A sostenere le inchieste del giornalista ragusano c’è anche il duo comico palermitano Ficarra e Picone, che lo hanno conosciuto attraverso i giornali. «Il lavoro di Borrometi invita a non abbassare mai la guardia – racconta Valentino Picone, attore e regista – anche in una provincia definita stupida. Noi nel nostro film La Matassa raccontiamo ad esempio di un esattore del racket al quale proprio io devo pagare il pizzo. E che faccio? Gli chiedo la fattura. Ecco, noi affrontiamo la tematica in modo ironico ma l’importante è parlarne. Tutti insieme dobbiamo remare verso un’unica direzione, quello che facciamo noi, ovvero raccontare un fenomeno sbeffeggiandolo, ha un valore, ma sicuramente non è comparabile con il coraggio e la penna di Paolo».

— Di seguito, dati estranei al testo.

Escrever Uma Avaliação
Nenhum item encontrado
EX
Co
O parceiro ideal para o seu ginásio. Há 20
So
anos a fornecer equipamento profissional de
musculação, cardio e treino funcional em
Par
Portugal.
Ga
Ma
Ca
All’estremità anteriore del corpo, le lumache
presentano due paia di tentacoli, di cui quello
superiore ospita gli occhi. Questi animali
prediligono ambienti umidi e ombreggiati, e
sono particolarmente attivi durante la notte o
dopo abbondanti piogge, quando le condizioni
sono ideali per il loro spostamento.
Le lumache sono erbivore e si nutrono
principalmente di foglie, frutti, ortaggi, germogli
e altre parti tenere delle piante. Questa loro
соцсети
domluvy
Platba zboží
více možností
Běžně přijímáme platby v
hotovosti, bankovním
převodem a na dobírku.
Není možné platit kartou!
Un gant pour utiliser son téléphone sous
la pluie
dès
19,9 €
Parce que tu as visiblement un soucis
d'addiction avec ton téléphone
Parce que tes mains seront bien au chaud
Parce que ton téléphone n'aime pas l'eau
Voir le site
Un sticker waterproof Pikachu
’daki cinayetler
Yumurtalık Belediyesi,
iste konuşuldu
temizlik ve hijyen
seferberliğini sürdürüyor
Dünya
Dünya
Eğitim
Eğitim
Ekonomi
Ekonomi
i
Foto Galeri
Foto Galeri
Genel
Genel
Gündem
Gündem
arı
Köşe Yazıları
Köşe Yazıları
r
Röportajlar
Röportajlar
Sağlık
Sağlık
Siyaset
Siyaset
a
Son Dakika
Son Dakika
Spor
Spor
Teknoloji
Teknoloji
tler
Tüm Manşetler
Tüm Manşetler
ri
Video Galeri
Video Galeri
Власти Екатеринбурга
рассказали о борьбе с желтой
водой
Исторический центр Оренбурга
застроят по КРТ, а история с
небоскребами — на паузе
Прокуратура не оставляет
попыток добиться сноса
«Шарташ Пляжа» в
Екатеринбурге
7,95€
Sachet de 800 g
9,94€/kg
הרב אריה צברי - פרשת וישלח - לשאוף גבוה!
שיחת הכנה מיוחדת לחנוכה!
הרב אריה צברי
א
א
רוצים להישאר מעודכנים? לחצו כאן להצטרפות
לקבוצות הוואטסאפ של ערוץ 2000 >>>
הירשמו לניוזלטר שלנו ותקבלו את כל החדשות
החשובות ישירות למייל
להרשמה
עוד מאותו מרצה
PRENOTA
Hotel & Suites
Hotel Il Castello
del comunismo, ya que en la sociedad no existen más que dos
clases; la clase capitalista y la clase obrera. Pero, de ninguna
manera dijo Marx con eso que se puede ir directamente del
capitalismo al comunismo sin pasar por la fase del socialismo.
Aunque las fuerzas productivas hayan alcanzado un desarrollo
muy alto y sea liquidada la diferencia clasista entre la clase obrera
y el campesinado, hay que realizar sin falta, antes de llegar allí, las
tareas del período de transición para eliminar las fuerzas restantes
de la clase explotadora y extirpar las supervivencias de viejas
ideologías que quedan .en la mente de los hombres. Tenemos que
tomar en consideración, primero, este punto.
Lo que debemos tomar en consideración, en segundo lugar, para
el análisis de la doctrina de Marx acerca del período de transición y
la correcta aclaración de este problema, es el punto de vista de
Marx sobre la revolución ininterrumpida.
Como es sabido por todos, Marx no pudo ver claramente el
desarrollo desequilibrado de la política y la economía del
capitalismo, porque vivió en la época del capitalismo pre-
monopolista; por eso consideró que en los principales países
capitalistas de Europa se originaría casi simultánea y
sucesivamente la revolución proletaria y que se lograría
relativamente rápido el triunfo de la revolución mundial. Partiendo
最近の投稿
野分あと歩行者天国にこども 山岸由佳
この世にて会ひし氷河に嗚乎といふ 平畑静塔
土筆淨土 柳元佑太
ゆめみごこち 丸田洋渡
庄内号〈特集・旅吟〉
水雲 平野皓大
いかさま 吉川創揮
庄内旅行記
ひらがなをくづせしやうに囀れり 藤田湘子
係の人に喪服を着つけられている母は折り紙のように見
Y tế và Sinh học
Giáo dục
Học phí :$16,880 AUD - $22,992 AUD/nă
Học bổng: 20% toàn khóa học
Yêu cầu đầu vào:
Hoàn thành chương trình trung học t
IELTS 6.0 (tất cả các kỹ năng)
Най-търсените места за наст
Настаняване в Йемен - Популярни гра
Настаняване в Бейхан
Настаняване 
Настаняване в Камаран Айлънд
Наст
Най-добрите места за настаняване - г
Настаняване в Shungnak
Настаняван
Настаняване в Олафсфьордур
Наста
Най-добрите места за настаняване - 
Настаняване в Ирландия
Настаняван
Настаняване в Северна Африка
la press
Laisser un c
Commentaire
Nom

E sul rapporto del valore di un’informazione libera che scende in profondità degli eventi, arrivando al cuore dei cittadini, concorda anche il questore Cortese, da sempre promotore di una sinergia tra gli organi di informazione e nel caso in particolare della polizia sempre più di prossimità e vicina al cittadino. «Un Paese che debba scortare i giornalisti credo che sia inconcepibile – conclude il funzionario pubblico – dobbiamo mettere in piedi tutte le energie possibili per frenare le diverse forme di criminalità organizzata, soprattutto quelle che vogliono mettere il bavaglio alla stampa. Ritengo che ormai la libera stampa riesce a far male alla mafia, un motivo in più per combattere tutti insieme le forme di criminalità. La libertà di pensiero e di espressione sono il frutto di una società democratica e per questo vanno difese».